## START TEXT SECTION

The purpose of this paper is to examine the causal relationship between research publications and economic growth – using time-series data from South Africa. The paper attempts to answer two critical questions: is there a long-run relationship between research publications and economic growth in South Africa? Do research publications from South African researchers Granger-cause economic growth?

Design/methodology/approach

Unlike some of the previous studies, the current paper uses a trivariate ECM-based Granger-causality model to examine this linkage. Specifically, the study incorporates education as an intermittent variable between research and economic growth. In addition, the paper uses the recently developed autoregressive distributed lag (ARDL)-bounds testing procedure, which has numerous advantages, especially when the sample size is small.

## END TEXT SECTION

** EXERCISE 1 **
List the variables that the abstract says the study's model includes.
** EXERCISE 2 **
Copy the abstract between "Unlike some of" and "size is small.", inclusive, with "trivariate" changed to "multivariate".

## START DATASET CONTENT

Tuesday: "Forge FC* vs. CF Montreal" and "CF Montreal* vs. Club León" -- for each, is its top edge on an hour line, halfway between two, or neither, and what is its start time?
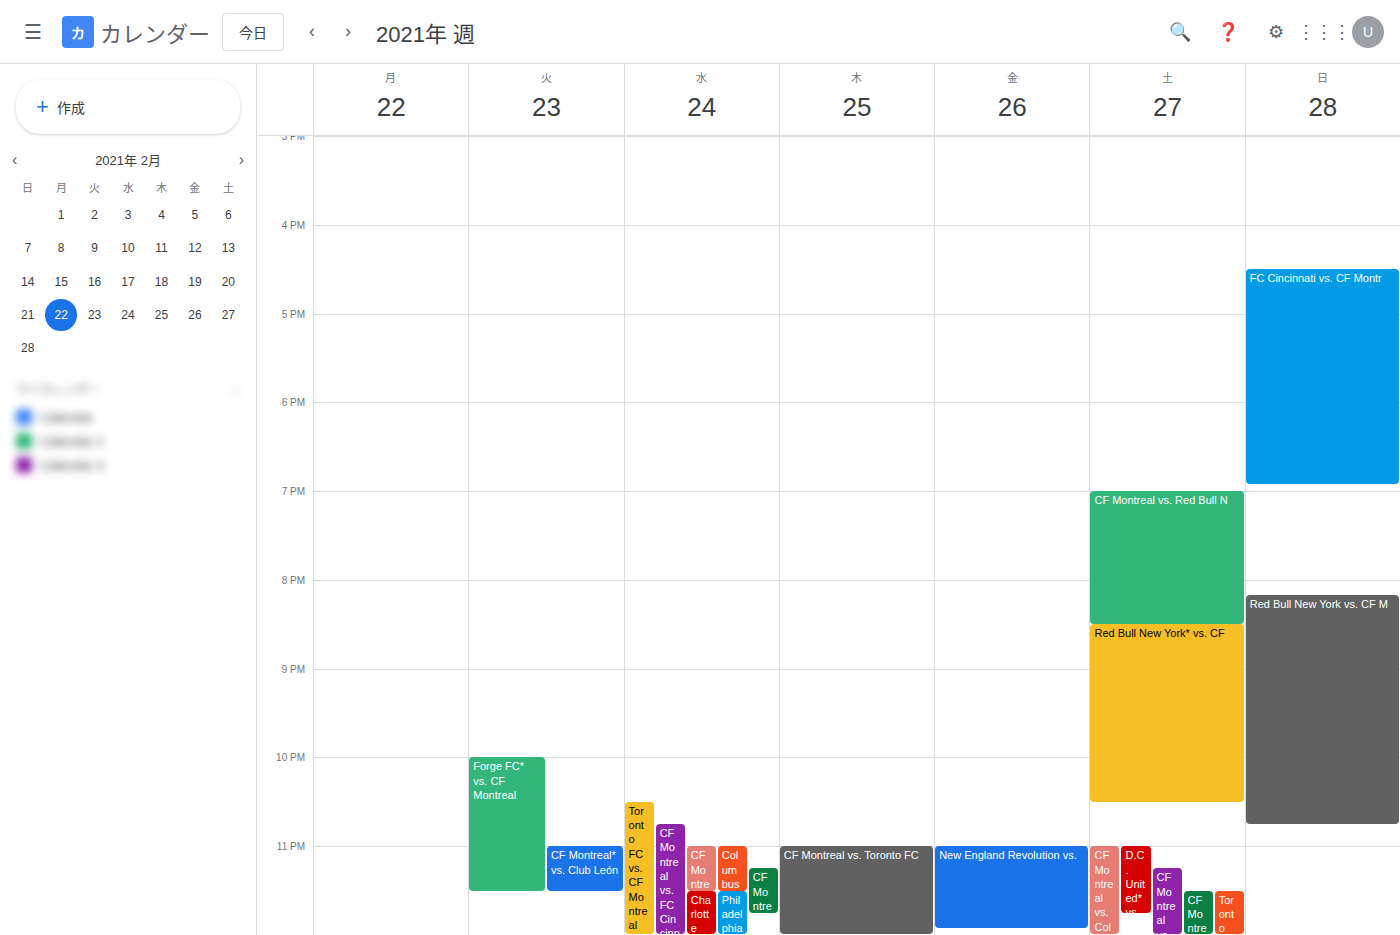
"Forge FC* vs. CF Montreal": 10:00 PM, exactly on the 10 PM line. "CF Montreal* vs. Club León": 11:00 PM, exactly on the 11 PM line.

## END DATASET CONTENT

** FINISHED ANSWER 1 **
- Research publications
- Economic growth
- Education

** FINISHED ANSWER 2 **
Unlike some of the previous studies, the current paper uses a multivariate ECM-based Granger-causality model to examine this linkage. Specifically, the study incorporates education as an intermittent variable between research and economic growth. In addition, the paper uses the recently developed autoregressive distributed lag (ARDL)-bounds testing procedure, which has numerous advantages, especially when the sample size is small.